Post by Michael LandenbergerDurch die tiefere Stimmung erreicht man, dass die schwingende Saite
dann doch die richtige Frequenz "trifft".
Unbestritten.
Post by Michael LandenbergerNichtsdestotrotz ist es auch bei Klavieren so, dass Ais und B mit
derselben Taste gespielt werden und somit dieselbe Tonhöhe haben.

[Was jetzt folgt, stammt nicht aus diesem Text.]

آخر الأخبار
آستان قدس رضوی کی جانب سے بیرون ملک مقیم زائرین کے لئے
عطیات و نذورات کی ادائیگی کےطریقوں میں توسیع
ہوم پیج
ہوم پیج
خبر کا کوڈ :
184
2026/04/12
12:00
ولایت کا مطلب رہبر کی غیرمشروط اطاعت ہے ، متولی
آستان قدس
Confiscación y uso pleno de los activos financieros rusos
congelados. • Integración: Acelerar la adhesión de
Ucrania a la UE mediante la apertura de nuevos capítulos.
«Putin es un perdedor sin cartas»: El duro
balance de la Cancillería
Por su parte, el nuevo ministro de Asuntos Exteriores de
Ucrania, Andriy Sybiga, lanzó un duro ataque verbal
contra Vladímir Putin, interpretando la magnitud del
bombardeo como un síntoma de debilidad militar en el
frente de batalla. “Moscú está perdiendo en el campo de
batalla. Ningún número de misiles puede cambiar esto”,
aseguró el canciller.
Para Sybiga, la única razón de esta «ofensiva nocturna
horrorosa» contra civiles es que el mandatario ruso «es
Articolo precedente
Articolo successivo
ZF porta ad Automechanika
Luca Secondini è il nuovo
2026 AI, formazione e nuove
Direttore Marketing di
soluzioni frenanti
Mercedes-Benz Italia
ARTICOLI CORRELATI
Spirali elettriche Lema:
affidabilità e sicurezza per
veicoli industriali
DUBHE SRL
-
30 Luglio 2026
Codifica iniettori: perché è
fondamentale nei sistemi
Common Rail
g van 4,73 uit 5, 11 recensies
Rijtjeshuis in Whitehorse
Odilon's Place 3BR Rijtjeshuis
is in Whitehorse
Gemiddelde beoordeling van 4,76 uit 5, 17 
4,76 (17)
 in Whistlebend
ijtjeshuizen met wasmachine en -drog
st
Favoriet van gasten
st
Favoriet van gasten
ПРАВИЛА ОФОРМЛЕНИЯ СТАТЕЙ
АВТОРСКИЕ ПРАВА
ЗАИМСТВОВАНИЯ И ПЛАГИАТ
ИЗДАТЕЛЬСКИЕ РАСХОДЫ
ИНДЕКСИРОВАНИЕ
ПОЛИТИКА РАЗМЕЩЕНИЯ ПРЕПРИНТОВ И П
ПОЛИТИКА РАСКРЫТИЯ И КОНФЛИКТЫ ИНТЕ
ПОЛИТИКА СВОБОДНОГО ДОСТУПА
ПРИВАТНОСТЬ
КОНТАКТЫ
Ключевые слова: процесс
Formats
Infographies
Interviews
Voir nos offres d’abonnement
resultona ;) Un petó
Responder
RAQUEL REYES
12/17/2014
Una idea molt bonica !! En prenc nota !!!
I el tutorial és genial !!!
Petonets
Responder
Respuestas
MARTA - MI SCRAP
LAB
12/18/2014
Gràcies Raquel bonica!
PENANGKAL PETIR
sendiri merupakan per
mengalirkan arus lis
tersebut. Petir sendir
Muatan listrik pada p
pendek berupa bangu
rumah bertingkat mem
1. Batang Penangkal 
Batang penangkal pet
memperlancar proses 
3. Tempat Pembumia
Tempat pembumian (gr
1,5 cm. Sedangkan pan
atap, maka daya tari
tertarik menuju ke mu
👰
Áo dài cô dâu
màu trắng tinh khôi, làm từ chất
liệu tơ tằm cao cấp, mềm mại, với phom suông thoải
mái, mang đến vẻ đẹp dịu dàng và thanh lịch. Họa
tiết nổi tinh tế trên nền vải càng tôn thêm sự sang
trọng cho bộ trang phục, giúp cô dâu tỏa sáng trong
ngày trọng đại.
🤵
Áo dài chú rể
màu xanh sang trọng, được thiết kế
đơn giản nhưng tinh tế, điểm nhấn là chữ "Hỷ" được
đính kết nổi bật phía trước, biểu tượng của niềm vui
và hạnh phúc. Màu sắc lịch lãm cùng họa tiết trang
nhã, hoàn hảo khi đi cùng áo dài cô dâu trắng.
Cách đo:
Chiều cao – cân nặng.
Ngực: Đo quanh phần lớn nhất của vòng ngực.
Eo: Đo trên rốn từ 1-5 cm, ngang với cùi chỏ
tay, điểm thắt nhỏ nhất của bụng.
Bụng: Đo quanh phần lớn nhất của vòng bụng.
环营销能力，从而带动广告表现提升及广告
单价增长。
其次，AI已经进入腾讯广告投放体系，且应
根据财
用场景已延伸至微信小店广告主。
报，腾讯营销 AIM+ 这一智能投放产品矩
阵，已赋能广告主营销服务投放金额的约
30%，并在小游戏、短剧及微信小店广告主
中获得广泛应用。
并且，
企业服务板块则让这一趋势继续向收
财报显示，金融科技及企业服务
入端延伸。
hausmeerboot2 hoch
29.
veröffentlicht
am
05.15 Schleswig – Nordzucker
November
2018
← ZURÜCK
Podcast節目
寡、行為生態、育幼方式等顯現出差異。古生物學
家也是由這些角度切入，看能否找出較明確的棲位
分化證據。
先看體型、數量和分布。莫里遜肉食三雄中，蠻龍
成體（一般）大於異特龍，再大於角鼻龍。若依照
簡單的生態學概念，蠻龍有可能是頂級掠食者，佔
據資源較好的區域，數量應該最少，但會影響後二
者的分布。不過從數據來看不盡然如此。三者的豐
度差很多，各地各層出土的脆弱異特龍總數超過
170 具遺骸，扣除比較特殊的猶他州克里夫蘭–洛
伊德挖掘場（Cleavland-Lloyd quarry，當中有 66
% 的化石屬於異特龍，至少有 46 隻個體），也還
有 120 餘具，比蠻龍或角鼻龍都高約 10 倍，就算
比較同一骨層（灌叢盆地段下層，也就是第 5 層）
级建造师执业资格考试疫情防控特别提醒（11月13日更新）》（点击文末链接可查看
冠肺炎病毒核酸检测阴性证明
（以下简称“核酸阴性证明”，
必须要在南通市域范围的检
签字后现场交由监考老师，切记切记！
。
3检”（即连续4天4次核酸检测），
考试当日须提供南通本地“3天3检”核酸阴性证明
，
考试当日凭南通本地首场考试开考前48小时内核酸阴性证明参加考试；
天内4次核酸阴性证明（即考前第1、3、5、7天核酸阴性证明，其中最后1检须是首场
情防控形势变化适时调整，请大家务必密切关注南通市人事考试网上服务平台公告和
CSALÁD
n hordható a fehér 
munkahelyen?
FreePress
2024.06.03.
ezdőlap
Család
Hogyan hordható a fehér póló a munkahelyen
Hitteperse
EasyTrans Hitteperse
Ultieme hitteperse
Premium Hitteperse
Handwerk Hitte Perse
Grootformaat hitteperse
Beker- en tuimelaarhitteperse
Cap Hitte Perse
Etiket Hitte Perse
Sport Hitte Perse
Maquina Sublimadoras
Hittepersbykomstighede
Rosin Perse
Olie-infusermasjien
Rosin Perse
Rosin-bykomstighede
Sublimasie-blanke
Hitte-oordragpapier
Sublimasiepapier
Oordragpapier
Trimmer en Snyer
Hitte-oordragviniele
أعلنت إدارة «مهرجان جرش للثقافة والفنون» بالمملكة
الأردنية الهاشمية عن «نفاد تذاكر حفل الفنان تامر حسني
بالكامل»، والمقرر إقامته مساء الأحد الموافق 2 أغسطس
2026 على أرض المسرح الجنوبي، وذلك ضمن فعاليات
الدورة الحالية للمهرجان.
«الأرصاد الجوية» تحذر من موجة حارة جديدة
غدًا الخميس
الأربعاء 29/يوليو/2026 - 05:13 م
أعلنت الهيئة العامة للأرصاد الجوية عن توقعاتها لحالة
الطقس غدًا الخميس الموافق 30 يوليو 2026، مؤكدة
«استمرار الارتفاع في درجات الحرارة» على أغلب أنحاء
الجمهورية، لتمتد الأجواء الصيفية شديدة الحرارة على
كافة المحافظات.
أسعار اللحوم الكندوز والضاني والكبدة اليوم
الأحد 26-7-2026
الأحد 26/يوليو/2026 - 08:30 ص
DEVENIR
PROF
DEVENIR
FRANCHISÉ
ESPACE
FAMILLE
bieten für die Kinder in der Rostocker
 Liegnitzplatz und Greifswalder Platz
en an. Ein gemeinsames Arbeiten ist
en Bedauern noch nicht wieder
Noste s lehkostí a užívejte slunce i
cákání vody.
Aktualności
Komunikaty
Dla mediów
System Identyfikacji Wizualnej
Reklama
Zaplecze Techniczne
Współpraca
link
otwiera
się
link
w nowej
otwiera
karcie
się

Dass das Klavier nicht mitliest, ob in den Noten nun Ais oder B
steht, ist unbestritten. Daraus kann man aber nicht schließen, dass
die Ais/B‐Taste immer denselben Ton spielt. Es kommt sehr wohl
darauf an, ob gleichzeitig zur Ais‐/B‐Saite noch Saiten mit den
Tönen Ges und Des einerseits oder G und D andererseits gespielt
werden: Die B‐Saite des Klaviers klingt, wenn man einen
Ges‐Dur‐Akkord dazu spielt, ein wenig tiefer als dann, wenn man
einen g‐Moll‐Akkord dazu spielt. Der Grund dafür ist, dass die
Klaviersaiten in den selben Rahmen eingespannt sind und sich deshalb
beim Schwingen gegenseitig beeinflussen.
Und das ist auch gut so, denn es bewirkt, dass bei einem
gleichstufig gestimmten Klavier die Ges‐Dur‐ und die g‐Moll‐Akkorde
nicht in gleichstufiger Stimmung nach Art von Katzenmusik erklingen,
sondern sich die drei beteiligten Töne durch gegenseitige
Beeinflussung in eine Stimmung begeben, die einer reinen Stimmung
näher ist als die gleichstufig temperierte: Die gegenseitige
Beeinflussung verbessert die Stimmung.
Der von dir genannte Effekt, dass tiefere Klaviersaiten tiefer als
einer gleichstufigen Stimmung entsprechend gestimmt werden (und
höhere Klaviersaiten entsprechend höher) hat den Effekt, dass alle
Intervalle – insbesondere die Oktaven – auf dem Klavier gestreckt
werden. Man macht das deswegen, weil die Oberschwingungen einer
jeden Saite aus den von dir genannten Gründen von ihrer harmonischen
Tonhöhe um so mehr nach oben abweichen, von je höherer Ordnung sie
sind. Anders ausgedrückt: Klaviersaiten haben gespreizte
Obertonreihen. Wenn man jetzt auf dem Klavier eine Oktave greift,
passen beide Saiten besser zu einander, wenn sie gespreizt gestimmt
sind, weil dann die Frequenz der zweiten Harmonischen der unteren
Saite besser mit der der ersten Harmonischen der oberen Saite
übereinstimmt.
Dieser Spreizeffekt macht sich störend bemerkbar, wenn das Klavier
zusammen mit anderen Instrumenten, bei den das nicht der Fall ist,
beispielsweise Pfeifen‐Instrumenten, gespielt wird. Dann gibt es
keine Möglichkeit, die Instrumente so zu stimmen, dass es passt:
Entweder stimmen die tieferen Töne und die höheren passen nicht
zusammen oder umgekehrt. => Einen gewissen Katzenmusik‐Effekt wird
man dann nicht los.
Ein richtiger Konzertflügel ist in der Hinsicht besser: Die Saiten
sind länger und dünner und die Oberschwingungen deshalb weniger
verstimmt. Deswegen muss man ihn auch nicht so gespreizt stimmen.